Fernando Caras, músico, traductor y -últimamente también- fotógrafo africano por geografía y español por jurisdicción , y que vive en Colonia, me jodió anoche el sueño dos veces:

“¿Si ya viste lo de la bola mágica, la que lee los pensamientos?”, me preguntó al teléfono, despertándome, mientras yo me desperezaba y seguía sin entender el mundo; peor, aún, más confundido por tener que entender lo de una bola mágica que lee pensamientos. Negué, tontamente, con la cabeza, como si él pudiera verme en su propia esfera mágica.

“La de internet. ¡Tienes que verla! Oye, que ya pareces alemán acostándote tan temprano, ¡joder, tío!”

“Los alemanes no se acuestan tan temprano, gashego. Solo no les gusta que los llamen a partir de las diez de la noche, melillo.”

“Pues da igual, pégale un vistazo y ya me cuentas, sudaca“, concluyó, repito, consiguiendo joderme el sueño dos veces en la misma noche.

Una de las direcciones es:

http://www.messe-ideen.de/upload/magische-zauberkugel.swf

O, en castellano:

http://www.infonegocio.com/xeron/bola/

El asunto me ha hecho dolorosamente recordar que muchos de nosotros no estamos más acostumbrados a pensar (por lo menos no en determinados campos), puesto que le rogué que me facilitara la solución.
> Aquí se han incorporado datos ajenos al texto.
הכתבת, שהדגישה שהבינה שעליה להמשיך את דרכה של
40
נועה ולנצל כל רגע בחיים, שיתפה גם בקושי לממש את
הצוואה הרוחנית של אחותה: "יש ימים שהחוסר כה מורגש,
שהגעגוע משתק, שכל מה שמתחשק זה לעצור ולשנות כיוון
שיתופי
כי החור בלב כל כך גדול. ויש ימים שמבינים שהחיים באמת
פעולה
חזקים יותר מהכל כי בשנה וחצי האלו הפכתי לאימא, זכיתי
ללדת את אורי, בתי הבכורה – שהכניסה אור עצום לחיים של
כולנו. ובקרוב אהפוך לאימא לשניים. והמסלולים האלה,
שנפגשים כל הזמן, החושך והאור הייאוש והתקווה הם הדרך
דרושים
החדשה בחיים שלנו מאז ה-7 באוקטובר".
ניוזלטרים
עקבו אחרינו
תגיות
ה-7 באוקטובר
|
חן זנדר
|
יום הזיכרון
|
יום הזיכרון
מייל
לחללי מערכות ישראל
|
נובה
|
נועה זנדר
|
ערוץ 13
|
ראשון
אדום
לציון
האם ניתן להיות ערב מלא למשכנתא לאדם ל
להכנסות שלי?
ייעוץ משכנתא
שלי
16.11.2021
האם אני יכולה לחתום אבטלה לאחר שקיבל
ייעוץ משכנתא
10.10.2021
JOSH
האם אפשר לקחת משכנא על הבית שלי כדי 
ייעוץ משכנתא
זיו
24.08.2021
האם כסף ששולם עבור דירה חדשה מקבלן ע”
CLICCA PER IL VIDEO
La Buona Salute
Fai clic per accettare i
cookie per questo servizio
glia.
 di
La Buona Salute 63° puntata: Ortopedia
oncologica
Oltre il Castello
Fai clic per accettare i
Algo que él me negó, sonriendo.

Es uno de esos enigmas -para mí- que te pueden acompañar hasta en tus sueños. Los reales, no los imaginados. Si no es testarudo o insensato llamar real a lo soñado.

Me ha costado un día y más, pero lo he conseguido.

La solución es, lamentablemente, como esas cosas valiosas -a veces, hasta se trata de personas, por las que sentimos un atractivo desmesurado- que nos pasamos hasta años deseándolas, pero que luego, cuando las llegamos a tener, y después de muy poco tiempo, empiezan a perder su valor en veloz picada.

La tipa o el tipo que tiene el automóvil último modelo o el reloj nuevo, ¿cuánto le dura hasta que empieza a pensar y desear el siguiente modelo? Es decir, cuando lo que tiene ya no es lo último, por más que lo siga haciendo muy feliz.

El asunto tiene mucho de lo implantado en nuestro cerebro por la sociedad consumista, pero, ahora como me ha ocurrido con este problema, vuelvo a recordar como un mal aprendiz (de la vida) que esa es una de las características más marcadas de la persona humana: esa, al parecer innata, capacidad para sentirse descontento con lo que se pueda alcanzar, en cualquier nivel de cualquier sociedad, en cualquier campo social o personal.

Sé que existen excepciones: tanto de las gloriosas como de las vergonzosas.

Anímense a tratarlo de todas maneras. Es un buen ejercicio contra la herrumbre mental.